# First go and it was a success!



## Bullshark (Mar 19, 2009)

Since there’s no shrimp to be found I dusted off my saltwater 8wt and had a go. I got out there and realized I forgot my sunglasses then my flops broke and most of my flies blew out as I was trailering the boat to the ramp. F it I have/had 4 flies and nothing to do. My first was small but it was my first red on a fly and I would’ve been happy with just that one. I moved to my favorite spot and it was awesome! I went to cast and my reel fell off into the water... I put it back on and first cast hooked a big red. He got so deep into my backing I almost poled up. Then I realized I put the reel on backwards. So I was slowly giving the fish line. Flipped it and somehow still landed it. Then I got another then I broke the fly off another big one setting the hook like a bass fisherman. Then I hooked a monster that I couldn’t stop. He ended up going under the boat and breaking off on my power pole. Missed some studs but I caught some too! Freaking awesome first go at it!


----------



## Jason (Oct 2, 2007)

Made it work!!! Good deal and I see ya sneaking a foot in there!!!!


----------



## Bullshark (Mar 19, 2009)

Jason said:


> Made it work!!! Good deal and I see ya sneaking a foot in there!!!!


A dirty foot....


----------



## lsucole (May 7, 2009)

Congrats !!


----------



## skram (Dec 25, 2007)

Congrats on your first red


----------

- Assignment 1 -
Answer these questions using the fishing thread:
(a) What did the first poster forget before heading out?
(b) What did the monster fish break off on?
(c) How does Bullshark describe the foot that Jason noticed?

- Exercise data -
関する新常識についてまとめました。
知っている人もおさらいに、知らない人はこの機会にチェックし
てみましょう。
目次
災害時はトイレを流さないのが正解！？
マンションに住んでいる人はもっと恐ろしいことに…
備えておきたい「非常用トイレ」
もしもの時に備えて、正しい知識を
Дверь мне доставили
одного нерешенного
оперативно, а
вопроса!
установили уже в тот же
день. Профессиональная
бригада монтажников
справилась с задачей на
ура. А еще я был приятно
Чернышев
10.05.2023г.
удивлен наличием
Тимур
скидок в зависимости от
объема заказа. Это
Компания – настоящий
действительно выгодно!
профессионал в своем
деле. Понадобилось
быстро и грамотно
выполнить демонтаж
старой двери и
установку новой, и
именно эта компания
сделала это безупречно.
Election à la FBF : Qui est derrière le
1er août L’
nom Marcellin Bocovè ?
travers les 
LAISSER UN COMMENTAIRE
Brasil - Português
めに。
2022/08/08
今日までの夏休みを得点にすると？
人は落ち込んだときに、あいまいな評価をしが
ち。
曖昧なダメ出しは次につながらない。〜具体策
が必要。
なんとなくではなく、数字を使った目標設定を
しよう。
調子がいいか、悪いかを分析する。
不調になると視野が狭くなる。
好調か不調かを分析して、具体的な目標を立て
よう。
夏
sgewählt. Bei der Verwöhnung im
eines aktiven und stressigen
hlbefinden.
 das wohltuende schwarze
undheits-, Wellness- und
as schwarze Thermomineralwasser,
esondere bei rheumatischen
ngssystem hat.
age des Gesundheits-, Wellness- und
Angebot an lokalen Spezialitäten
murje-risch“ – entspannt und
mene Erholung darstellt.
==
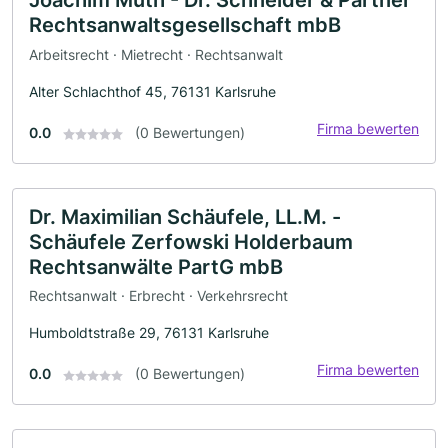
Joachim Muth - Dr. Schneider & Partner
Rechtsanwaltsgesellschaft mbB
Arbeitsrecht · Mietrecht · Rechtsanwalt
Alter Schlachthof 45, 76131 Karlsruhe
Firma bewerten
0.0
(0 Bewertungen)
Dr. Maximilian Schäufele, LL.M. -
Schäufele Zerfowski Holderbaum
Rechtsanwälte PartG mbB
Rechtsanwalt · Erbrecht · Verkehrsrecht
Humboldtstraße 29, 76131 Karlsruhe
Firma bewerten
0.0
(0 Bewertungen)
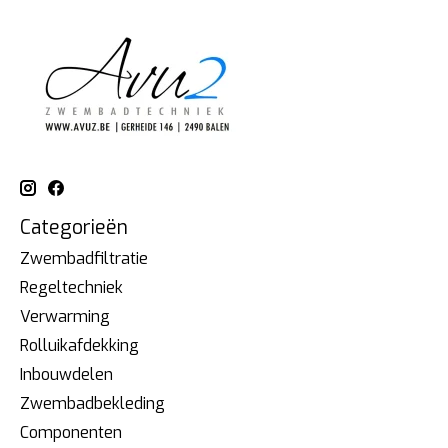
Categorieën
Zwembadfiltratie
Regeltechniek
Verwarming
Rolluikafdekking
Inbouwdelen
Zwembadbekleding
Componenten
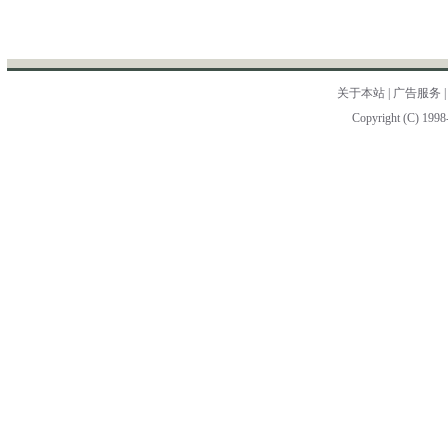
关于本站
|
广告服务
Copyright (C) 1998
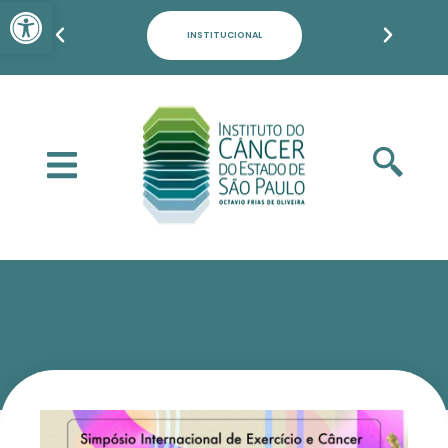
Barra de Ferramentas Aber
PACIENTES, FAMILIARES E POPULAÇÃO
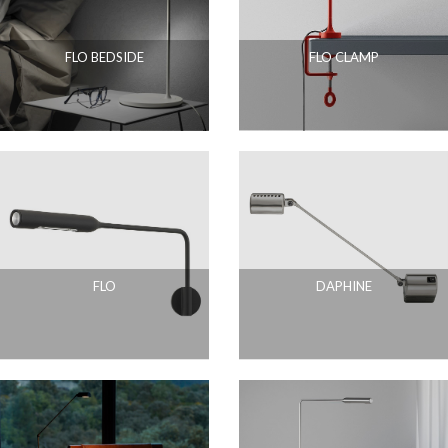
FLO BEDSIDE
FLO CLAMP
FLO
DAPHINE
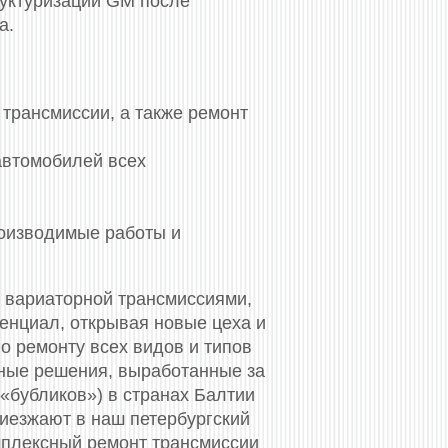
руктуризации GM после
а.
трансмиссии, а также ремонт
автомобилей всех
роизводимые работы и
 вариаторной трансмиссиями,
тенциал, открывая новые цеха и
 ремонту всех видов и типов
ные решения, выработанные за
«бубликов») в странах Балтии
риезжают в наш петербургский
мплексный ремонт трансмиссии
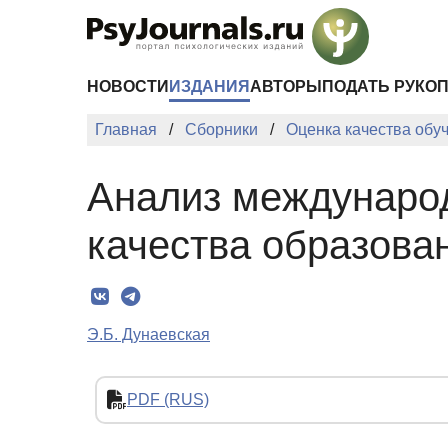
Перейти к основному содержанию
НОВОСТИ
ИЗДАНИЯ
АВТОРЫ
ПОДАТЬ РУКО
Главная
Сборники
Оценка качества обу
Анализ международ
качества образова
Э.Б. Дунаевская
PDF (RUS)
--
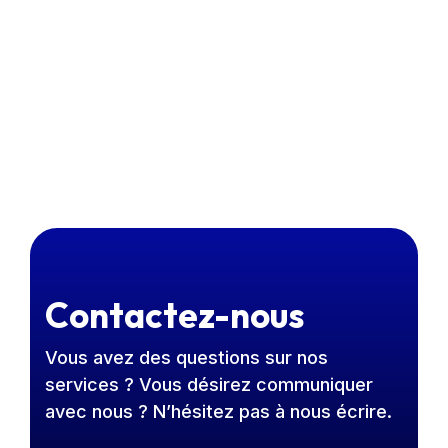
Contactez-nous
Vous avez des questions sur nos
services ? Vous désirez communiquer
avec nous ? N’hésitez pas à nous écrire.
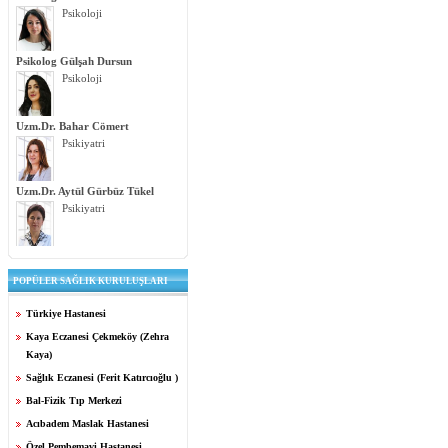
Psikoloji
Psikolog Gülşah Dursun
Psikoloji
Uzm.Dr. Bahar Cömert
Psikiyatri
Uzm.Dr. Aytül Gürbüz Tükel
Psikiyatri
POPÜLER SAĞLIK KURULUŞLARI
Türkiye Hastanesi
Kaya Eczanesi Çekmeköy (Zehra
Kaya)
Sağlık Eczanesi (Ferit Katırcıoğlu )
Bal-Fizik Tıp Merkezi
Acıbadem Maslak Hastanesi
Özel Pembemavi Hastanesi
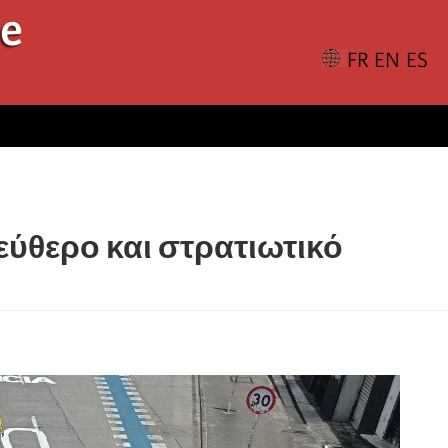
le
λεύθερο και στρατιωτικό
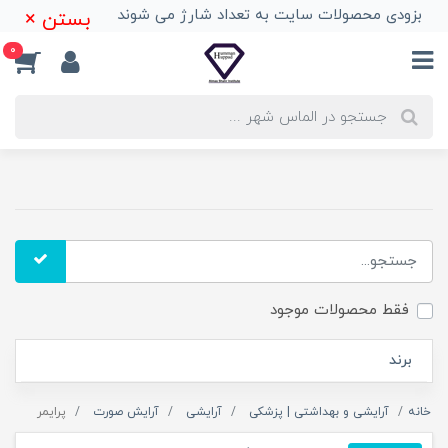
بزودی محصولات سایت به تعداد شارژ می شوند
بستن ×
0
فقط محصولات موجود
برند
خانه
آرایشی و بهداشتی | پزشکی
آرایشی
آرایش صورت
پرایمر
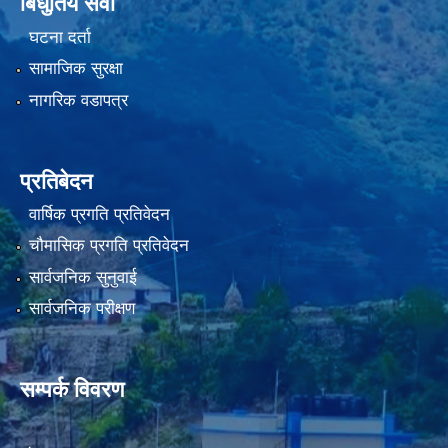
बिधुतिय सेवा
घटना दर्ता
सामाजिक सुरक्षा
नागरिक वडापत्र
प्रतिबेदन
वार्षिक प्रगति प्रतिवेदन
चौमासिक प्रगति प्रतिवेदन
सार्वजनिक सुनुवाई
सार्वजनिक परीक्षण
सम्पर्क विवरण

- Assignment 2 -
In the rows, take the lines starting with the line containing "FLO BEDSIDE" and going on through the line containing "мплексный ремонт трансмиссии". Format them as a JSON list of strings, one string per line, leaving out blank lines and the pictures.

- Exercise output 1 -
(a) Sunglasses.
(b) The power pole.
(c) As "A dirty foot...."

- Exercise output 2 -
[
  "FLO BEDSIDE",
  "FLO CLAMP",
  "FLO",
  "DAPHINE",
  "руктуризации GM после",
  "а.",
  "трансмиссии, а также ремонт",
  "автомобилей всех",
  "роизводимые работы и",
  " вариаторной трансмиссиями,",
  "тенциал, открывая новые цеха и",
  " ремонту всех видов и типов",
  "ные решения, выработанные за",
  "«бубликов») в странах Балтии",
  "риезжают в наш петербургский",
  "мплексный ремонт трансмиссии"
]